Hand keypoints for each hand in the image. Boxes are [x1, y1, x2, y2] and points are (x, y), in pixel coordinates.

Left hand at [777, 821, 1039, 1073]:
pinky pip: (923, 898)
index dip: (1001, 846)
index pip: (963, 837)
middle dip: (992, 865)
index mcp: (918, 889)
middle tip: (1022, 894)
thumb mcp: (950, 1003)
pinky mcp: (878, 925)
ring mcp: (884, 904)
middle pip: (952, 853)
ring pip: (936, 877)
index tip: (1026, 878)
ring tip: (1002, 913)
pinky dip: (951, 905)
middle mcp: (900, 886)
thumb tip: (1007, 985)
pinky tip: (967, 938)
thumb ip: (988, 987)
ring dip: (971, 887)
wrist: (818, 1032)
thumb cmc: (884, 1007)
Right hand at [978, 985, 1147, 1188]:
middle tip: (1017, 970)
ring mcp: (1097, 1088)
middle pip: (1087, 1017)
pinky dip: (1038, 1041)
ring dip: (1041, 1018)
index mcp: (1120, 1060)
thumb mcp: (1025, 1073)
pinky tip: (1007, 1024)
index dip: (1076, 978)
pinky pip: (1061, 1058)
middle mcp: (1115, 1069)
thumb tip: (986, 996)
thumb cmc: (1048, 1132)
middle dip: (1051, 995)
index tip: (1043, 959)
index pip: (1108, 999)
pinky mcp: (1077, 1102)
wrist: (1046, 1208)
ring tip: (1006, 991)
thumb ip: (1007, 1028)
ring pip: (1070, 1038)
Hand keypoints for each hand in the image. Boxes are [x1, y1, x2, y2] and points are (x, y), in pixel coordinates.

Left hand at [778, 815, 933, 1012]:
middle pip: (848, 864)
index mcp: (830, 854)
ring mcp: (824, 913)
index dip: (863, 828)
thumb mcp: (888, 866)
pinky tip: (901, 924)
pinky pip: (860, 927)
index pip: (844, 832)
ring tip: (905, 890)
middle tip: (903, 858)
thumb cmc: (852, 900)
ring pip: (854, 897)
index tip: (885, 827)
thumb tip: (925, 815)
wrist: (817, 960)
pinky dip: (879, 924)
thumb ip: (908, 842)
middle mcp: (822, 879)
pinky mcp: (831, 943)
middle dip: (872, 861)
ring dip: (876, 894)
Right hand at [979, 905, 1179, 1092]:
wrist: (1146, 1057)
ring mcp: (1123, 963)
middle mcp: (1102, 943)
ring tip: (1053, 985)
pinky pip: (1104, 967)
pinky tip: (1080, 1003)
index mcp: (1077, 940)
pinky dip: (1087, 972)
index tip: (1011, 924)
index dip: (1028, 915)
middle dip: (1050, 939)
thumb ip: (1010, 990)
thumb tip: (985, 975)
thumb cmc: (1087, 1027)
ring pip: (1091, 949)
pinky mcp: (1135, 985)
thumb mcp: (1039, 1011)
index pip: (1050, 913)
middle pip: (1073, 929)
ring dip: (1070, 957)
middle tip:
▬▬▬
§ What needs to be done:
Go through the records above and set each one down exactly, please.

§ Solution for this exercise:
Hand keypoints for each hand in the image. Boxes are [x1, y1, x2, y2] and points are (x, y), in pixel coordinates.

Left hand at [777, 821, 1039, 1073]:
pinky pip: (923, 898)
index dip: (1001, 846)
index pip: (963, 837)
middle dip: (992, 865)
index mcp: (918, 889)
middle tip: (1022, 894)
thumb mcp: (950, 1003)
pinky mcp: (878, 925)
ring mcp: (884, 904)
middle pip: (952, 853)
ring pip: (936, 877)
index tip: (1026, 878)
ring tip: (1002, 913)
pinky dip: (951, 905)
middle mcp: (900, 886)
thumb tip: (1007, 985)
pinky tip: (967, 938)
thumb ip: (988, 987)
ring dip: (971, 887)
wrist: (818, 1032)
thumb cmc: (884, 1007)
Right hand at [978, 985, 1147, 1188]:
middle tip: (1017, 970)
ring mcp: (1097, 1088)
middle pip: (1087, 1017)
pinky dip: (1038, 1041)
ring dip: (1041, 1018)
index mcp: (1120, 1060)
thumb mcp: (1025, 1073)
pinky tip: (1007, 1024)
index dip: (1076, 978)
pinky pip: (1061, 1058)
middle mcp: (1115, 1069)
thumb tip: (986, 996)
thumb cmc: (1048, 1132)
middle dip: (1051, 995)
index tip: (1043, 959)
index pip: (1108, 999)
pinky mcp: (1077, 1102)
wrist: (1046, 1208)
ring tip: (1006, 991)
thumb ip: (1007, 1028)
ring pip: (1070, 1038)
Hand keypoints for each hand in the image. Boxes are [x1, y1, x2, y2] and points are (x, y), in pixel coordinates.

Left hand at [778, 815, 933, 1012]:
middle pip: (848, 864)
index mcp: (830, 854)
ring mcp: (824, 913)
index dip: (863, 828)
thumb mcp: (888, 866)
pinky tip: (901, 924)
pinky pip: (860, 927)
index pip: (844, 832)
ring tip: (905, 890)
middle tip: (903, 858)
thumb cmc: (852, 900)
ring pip: (854, 897)
index tip: (885, 827)
thumb tip: (925, 815)
wrist: (817, 960)
pinky dip: (879, 924)
thumb ip: (908, 842)
middle mcp: (822, 879)
pinky mcp: (831, 943)
middle dip: (872, 861)
ring dip: (876, 894)
Right hand at [979, 905, 1179, 1092]:
wrist: (1146, 1057)
ring mcp: (1123, 963)
middle mcp: (1102, 943)
ring tip: (1053, 985)
pinky pip: (1104, 967)
pinky tip: (1080, 1003)
index mcp: (1077, 940)
pinky dip: (1087, 972)
index tip: (1011, 924)
index dip: (1028, 915)
middle dip: (1050, 939)
thumb ip: (1010, 990)
thumb tip: (985, 975)
thumb cmc: (1087, 1027)
ring pip: (1091, 949)
pinky mcp: (1135, 985)
thumb mcp: (1039, 1011)
index pip: (1050, 913)
middle pip: (1073, 929)
ring dip: (1070, 957)
middle tip:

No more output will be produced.